In particular, of the three obvious interventions weight loss, blood pressure medication, and sodium restriction; sodium reduction seems to have the smallest impact and at the cost of potentially making your food significantly less palatable. There is a pretty substantial part of the population where, in quality of life adjusted terms it would not be worth it. Reducing sodium intake from something like 12 g/day to the recommended 2.3 g/day would take most of the joy they get out of eating. The expected reduction in blood pressure might be as much as 5 mmHg, but they likely would still need medication and the difference would still be entirely controllable with medication dose.

The best controlled long-term study I've seen is from the Mars500 people. They did find the expected dose response relationship. But, for normal people the reductions in intake would not feel "modest" as the He et.al. title implies. They also show that the 24 hour sodium urine measures used in most of those meta-analyses are, at best, an imperfect proxy for long term sodium intake.

All of this not medical advice. That being said, high blood pressure is very likely supper bad for you. If you have high blood pressure the modern pharmaceutical interventions are nearly perfect. Drastic sodium reduction might be marginally beneficial, or not. The aggregate evidence seems to indicate that it will produce a reduction in blood pressure, but the effect size (even in those pro reduction review papers) is likely too small small to fully resolve chronic significantly elevated blood pressure, for most people.

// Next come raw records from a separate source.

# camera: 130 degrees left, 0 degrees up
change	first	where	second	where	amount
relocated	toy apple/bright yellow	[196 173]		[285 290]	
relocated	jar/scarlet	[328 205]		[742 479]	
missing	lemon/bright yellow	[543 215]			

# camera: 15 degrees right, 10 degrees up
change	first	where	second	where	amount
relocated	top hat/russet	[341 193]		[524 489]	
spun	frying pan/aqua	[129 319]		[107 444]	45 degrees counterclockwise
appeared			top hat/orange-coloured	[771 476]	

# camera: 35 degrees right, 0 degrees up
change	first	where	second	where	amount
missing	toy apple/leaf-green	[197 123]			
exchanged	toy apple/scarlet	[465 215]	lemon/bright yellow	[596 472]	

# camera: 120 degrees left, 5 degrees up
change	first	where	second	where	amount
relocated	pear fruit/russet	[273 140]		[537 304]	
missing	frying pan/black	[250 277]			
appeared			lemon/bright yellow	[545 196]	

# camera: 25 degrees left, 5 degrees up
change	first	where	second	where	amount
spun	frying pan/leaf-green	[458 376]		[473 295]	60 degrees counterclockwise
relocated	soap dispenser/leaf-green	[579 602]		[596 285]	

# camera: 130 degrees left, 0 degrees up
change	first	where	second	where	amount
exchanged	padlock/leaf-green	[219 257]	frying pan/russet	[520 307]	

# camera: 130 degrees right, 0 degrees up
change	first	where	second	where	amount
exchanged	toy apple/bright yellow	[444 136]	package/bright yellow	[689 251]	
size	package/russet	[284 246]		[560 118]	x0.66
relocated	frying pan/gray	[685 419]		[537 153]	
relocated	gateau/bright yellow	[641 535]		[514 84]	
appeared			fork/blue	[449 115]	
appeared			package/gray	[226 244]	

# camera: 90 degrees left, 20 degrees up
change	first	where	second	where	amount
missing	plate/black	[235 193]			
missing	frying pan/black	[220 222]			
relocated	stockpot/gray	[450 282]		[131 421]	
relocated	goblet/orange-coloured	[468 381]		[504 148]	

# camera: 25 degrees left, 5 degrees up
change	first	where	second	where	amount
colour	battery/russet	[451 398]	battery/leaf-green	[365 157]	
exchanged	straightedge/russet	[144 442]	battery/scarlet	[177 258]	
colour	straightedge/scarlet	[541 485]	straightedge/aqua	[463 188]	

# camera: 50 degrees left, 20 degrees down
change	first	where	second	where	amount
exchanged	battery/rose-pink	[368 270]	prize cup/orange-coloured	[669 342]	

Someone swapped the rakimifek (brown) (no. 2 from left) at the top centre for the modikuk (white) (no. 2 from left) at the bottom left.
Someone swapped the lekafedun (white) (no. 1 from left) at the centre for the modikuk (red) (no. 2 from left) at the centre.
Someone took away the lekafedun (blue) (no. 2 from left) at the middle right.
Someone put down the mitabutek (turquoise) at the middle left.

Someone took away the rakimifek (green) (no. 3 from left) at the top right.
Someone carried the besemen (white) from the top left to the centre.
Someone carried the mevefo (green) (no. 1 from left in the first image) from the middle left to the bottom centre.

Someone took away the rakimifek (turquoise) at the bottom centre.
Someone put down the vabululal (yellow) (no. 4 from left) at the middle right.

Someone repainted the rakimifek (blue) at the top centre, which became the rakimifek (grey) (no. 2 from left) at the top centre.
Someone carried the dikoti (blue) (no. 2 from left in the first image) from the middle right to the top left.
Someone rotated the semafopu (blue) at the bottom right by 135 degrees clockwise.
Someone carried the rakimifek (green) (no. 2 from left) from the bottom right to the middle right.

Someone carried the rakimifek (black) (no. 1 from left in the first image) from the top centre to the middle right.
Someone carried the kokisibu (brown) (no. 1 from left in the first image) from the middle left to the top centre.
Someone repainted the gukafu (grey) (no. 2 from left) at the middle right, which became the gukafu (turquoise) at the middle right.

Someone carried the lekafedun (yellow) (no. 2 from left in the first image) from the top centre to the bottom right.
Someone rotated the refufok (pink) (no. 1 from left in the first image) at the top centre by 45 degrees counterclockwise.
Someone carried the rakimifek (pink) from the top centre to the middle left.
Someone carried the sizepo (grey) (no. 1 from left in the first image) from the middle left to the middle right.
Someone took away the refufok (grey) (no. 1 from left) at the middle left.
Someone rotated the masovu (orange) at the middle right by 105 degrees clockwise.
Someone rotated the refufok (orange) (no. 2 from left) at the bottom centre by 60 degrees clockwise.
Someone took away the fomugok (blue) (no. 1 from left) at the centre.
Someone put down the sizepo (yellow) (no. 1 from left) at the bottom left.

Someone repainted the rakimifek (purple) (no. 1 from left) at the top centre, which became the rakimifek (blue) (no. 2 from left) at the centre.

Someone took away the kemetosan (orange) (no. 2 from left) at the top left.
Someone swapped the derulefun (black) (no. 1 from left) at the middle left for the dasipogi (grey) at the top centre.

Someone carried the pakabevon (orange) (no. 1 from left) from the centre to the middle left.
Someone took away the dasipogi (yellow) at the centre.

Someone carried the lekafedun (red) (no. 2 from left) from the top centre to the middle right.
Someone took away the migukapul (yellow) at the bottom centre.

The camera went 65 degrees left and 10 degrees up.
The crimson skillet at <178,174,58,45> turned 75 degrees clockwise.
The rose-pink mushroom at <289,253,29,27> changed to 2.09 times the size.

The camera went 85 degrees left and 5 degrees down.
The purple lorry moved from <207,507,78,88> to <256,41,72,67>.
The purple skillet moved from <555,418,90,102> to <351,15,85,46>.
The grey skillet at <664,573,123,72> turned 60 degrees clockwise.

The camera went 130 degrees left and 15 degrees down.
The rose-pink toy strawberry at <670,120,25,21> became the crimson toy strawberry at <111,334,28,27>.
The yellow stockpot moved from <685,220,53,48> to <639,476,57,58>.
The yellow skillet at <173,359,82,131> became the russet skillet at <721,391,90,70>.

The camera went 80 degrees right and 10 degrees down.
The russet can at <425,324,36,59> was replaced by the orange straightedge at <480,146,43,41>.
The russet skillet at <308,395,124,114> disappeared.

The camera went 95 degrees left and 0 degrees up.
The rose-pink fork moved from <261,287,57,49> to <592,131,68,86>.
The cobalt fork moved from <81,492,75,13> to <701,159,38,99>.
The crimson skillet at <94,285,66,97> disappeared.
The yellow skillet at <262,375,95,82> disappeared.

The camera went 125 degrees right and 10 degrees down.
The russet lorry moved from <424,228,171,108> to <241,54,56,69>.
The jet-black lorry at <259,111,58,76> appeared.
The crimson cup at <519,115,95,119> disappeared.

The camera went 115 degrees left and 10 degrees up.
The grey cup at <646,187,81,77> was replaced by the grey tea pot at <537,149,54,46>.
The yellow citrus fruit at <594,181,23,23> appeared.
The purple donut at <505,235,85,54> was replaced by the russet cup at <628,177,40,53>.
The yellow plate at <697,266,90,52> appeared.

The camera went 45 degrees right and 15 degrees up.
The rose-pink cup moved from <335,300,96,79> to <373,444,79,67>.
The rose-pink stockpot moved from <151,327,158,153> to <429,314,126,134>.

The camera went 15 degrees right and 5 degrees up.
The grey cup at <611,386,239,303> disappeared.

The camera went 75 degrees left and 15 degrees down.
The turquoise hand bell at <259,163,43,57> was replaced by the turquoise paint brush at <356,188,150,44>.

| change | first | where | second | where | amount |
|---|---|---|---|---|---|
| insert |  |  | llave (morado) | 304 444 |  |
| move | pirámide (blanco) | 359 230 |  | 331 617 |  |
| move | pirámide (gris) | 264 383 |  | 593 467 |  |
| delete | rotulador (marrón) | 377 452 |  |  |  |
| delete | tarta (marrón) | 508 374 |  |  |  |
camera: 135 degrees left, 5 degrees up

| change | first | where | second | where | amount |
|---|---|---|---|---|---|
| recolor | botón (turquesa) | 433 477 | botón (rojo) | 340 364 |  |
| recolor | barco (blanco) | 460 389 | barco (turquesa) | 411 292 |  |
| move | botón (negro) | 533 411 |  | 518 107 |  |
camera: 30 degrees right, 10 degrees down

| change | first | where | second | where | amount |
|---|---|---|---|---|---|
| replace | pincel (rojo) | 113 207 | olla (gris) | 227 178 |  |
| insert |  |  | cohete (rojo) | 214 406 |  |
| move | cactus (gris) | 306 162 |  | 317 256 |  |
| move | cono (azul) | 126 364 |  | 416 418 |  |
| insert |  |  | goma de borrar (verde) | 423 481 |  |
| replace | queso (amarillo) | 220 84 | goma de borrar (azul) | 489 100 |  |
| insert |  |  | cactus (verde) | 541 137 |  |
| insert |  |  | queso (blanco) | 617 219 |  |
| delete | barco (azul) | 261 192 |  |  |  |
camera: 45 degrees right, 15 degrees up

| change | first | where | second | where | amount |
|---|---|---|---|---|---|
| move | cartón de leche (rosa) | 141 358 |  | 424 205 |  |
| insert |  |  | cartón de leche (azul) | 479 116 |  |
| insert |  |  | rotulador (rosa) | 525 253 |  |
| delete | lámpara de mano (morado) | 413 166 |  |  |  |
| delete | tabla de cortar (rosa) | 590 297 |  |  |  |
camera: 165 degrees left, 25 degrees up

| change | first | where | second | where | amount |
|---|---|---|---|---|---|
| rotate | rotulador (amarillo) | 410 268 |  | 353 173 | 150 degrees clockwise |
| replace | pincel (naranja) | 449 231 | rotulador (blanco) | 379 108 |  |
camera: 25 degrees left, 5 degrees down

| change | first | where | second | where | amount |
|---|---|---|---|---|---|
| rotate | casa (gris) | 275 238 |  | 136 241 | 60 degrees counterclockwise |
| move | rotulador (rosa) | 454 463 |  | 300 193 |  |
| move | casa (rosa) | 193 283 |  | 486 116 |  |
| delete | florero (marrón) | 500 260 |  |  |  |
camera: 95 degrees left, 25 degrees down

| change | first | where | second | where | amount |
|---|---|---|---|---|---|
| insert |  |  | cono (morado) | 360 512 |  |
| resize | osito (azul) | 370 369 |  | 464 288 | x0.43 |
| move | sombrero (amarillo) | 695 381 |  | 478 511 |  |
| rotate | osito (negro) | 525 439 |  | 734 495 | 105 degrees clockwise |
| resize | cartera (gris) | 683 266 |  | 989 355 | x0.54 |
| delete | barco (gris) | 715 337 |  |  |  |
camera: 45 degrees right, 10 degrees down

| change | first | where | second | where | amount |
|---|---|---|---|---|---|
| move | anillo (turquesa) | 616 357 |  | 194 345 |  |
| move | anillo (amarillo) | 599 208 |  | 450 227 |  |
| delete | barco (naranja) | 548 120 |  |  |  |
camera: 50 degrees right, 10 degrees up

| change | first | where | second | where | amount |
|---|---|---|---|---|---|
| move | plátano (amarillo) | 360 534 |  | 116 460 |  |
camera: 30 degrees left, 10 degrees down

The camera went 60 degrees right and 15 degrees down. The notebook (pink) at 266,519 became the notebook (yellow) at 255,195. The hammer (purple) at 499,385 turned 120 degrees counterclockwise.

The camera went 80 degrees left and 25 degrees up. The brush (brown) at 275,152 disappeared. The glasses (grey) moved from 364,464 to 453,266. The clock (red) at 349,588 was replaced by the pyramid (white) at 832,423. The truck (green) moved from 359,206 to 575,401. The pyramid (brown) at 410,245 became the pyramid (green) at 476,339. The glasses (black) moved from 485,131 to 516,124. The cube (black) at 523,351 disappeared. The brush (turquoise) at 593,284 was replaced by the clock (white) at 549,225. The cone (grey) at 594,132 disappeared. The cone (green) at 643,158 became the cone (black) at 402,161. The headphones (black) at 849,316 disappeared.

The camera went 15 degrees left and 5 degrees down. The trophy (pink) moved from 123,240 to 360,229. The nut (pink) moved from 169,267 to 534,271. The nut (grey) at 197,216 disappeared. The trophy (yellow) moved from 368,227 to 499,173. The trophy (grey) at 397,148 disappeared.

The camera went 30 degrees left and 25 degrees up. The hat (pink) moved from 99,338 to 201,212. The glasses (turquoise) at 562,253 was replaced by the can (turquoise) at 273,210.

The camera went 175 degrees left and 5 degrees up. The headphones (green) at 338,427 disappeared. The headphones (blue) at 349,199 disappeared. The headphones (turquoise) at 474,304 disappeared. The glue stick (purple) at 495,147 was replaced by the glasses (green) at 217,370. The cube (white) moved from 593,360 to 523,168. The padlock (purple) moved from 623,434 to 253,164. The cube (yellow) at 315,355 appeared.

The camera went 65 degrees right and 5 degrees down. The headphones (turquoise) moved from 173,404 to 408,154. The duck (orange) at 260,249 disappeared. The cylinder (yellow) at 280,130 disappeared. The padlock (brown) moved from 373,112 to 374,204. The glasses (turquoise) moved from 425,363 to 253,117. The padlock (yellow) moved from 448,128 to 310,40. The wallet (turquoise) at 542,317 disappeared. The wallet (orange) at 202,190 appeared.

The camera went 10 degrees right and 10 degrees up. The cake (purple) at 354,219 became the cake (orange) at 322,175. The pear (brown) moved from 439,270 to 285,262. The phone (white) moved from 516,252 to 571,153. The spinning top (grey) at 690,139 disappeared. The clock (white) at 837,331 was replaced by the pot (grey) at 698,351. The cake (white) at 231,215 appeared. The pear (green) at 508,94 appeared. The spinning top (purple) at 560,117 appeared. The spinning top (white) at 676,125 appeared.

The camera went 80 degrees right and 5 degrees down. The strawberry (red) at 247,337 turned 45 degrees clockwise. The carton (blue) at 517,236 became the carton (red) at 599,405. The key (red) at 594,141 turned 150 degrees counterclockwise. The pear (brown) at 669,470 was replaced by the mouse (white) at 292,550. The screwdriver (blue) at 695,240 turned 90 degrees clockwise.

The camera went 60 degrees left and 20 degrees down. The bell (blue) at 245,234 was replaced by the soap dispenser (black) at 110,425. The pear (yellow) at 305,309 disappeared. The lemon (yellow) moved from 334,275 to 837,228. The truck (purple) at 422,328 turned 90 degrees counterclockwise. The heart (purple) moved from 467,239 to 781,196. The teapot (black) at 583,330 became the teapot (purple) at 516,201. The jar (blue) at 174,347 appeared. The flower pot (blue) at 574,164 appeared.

I didn't know the Mars500 project had been so rigorous. Is there anything interesting that came out of it?

Mostly that they didn't have to rely on urine samples or food log proxies, and they observed for long enough to avoid the transient effects on body water. I assume the transient change in plasma volume has very little benifial impact on long term health. Since it was pretty long term, they made enough samples on each individual to clearly see the effects on the longitudinal axis, which is much more what you care about at an individual intervention level.

If you look at the plots in the supplemental materials, you can very clearly see the step change in blood pressure with sodium in each individual. You can also see seasonality in urine sodium excretion that is independent of sodium intake.

The part I don't like about just using urine samples is, why isn't you null that the body reestablishes homeostasis when it increases/decreases excretion? Like obviously since your body excreats less sodium if you consume less sodium the net is smaller than the raw magnitude of adjustment you make. Why isn't the net zero over the long term? What is the proposed mechanism by which reducing sodium is improving health? A naive model of less sodium leads to less plasma leads to lower blood pressure leads to better health doesn't work, because plasma volumes return to close to normal once you body has a chance to decrease excreation and restore osmotic balance.

Helpfully they observe in highly controlled conditions over a long enough period you can see that there are indeed appreciable hormonal contributions beyond pure osmotic arguments. It is assumed that the mechical effect of lower pressure and the hormonal effects are beneficial. You can lower the mechical pressure with medication though, so the residual question is what the health effects of sodium are beyond blood pressure. That I don't know. The mainstream consensus seems to be more sodium is bad independent of blood pressure. Hard to say for sure though, since high sodium food is correlated with other things that are bad for us when they try to disentangle it in population level studies.